The Black Exodus Handbook is a zine exploring the Black experience in the UK. Inspired by the British Black Power publication ‘Race Today’, spearheaded by Darcus Howe and Linton Kwesi Johnson, the handbook tackles conversation around home, community, self-identity, gender, queerness, protest and ancestry. Danny Bailey, the editor-in-chief, believes it is not only important to talk about the current climate but to create a vision for the future. A vision that is free from the structures that oppress us. That vision is explored through poetry, fashion, photography, digital art and interviews led by black creatives in the diaspora.

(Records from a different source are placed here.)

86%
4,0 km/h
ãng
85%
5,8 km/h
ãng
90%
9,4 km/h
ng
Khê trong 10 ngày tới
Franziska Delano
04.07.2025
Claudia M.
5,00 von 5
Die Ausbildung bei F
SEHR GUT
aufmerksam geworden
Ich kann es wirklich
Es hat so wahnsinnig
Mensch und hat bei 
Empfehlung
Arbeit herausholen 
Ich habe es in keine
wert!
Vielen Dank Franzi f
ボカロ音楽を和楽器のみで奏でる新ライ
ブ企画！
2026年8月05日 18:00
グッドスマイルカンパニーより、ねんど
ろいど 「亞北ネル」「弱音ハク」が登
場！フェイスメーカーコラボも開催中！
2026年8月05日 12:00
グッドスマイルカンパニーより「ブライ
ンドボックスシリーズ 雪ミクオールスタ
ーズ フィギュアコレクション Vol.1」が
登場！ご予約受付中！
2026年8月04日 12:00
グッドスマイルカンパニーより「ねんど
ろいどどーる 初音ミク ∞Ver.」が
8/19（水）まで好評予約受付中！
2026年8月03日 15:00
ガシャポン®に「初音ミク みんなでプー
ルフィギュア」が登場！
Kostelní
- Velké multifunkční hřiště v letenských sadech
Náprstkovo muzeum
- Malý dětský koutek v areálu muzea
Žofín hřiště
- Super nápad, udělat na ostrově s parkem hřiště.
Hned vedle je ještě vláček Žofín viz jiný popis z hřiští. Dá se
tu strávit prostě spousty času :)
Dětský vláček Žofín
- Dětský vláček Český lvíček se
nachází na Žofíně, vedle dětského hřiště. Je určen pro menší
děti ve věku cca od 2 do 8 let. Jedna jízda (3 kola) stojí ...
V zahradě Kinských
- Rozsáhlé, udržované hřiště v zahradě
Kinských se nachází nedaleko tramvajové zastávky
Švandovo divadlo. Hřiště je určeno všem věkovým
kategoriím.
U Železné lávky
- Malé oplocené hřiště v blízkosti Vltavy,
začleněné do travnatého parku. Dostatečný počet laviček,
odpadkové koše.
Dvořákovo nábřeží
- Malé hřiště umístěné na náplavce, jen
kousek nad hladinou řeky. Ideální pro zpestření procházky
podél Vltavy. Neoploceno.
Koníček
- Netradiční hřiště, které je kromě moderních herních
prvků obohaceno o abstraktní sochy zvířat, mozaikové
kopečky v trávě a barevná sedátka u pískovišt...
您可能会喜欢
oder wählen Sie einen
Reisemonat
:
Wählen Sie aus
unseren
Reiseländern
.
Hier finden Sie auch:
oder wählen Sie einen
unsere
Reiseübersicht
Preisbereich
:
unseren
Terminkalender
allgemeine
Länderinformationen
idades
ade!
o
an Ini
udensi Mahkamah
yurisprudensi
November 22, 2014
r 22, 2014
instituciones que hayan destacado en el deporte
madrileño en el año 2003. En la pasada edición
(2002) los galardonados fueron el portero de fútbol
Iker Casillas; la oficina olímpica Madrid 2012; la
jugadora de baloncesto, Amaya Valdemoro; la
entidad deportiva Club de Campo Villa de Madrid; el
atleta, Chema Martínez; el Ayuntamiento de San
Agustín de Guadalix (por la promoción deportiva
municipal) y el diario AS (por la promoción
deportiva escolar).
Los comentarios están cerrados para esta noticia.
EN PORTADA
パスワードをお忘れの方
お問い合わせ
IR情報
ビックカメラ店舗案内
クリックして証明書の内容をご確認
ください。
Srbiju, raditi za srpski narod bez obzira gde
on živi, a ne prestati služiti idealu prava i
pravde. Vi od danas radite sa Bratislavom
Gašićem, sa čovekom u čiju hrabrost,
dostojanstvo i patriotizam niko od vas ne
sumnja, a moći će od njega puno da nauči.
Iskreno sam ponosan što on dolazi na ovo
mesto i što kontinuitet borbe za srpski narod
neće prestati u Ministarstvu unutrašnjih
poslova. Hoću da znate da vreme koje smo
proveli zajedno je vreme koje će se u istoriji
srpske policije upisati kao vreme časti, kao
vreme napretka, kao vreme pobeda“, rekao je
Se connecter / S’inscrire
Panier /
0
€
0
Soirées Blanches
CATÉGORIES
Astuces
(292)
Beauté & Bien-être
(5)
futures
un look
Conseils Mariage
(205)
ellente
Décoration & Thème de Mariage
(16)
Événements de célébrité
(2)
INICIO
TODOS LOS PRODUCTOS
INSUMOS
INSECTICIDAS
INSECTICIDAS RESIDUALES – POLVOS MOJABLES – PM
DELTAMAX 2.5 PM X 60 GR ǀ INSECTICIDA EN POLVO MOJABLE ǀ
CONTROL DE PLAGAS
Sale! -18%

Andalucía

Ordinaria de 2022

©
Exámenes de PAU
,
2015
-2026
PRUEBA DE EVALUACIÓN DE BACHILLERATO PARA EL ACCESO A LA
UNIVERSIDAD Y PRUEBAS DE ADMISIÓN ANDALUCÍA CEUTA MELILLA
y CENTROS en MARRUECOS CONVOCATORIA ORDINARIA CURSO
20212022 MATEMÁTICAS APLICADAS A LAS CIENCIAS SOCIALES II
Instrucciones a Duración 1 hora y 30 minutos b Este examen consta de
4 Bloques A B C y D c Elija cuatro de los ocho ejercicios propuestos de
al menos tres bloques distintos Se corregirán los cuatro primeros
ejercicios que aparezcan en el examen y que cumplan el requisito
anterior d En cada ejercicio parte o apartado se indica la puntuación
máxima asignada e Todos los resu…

ThePalaceOfTheDogs is a platform that seeks to redirect the purpose of artistic expression in our society and document decolonial practices through arts and media. The collective aims to put Blackness back into the community with a focus on creativity and community building, all whilst challenging the Black and Brown community’s ideas on identity. They exist to make space outside the capitalist construct for Black and Brown creatives to explore their social and political voice in their communities through art and media. @ThePalaceOfTheDogs recognises the value of artistic expression within our diasporic histories and the impact it can have on our futures. They believe in positively and authentically impacting their community by documenting creative decolonial practices. These practices could help gain autonomy over narratives and forge an existence outside of oppressive systemic structures that capitalise on these cultures and yet keep others out of the room. @ThePalaceOfTheDogs demands not only to have a seat at the table but want to own the room so we can cater to our needs.
Originally from Hackney, Danny Bailey is a multidisciplinary artist who uses his Afro-Caribbean background as a creative vocabulary to challenge issues regarding race, sexuality, gender, faith and politics through playwriting, performance, filmmaking, Digital Art and Community Building. As a theatremaker, Danny is interested in combining practices through film, live-streaming and documentary with traditional theatre practices to challenge accessibility to the arts. Throughout his career as a theatremaker and filmmaker, he has gained support from Brixton House, Stanley Arts Centre, and Soho Theatre, where he has the opportunity to develop new theatrical works.
His credits as an experimental filmmaker include Black Exodus (V&A, National Gallery of Art in Washington DC, Black Lens film festival) and Soft Bwoi (Queer fringe film festival in London, Afropolitan Festival in Brussels and Fringe of Colour Festival in Edinburgh).
He also has a career in theatre; some of his recent performing work includes A Strange Loop at The Barbican, The Dark is Rising with Complicité, and Get Up Stand Up at The Lyric Theatre.
He is developing two new plays he has written, Pressure and Finding Olokun. He was just awarded a development grant at the Stanley Arts Centre, where he will be developing Finding Olokun.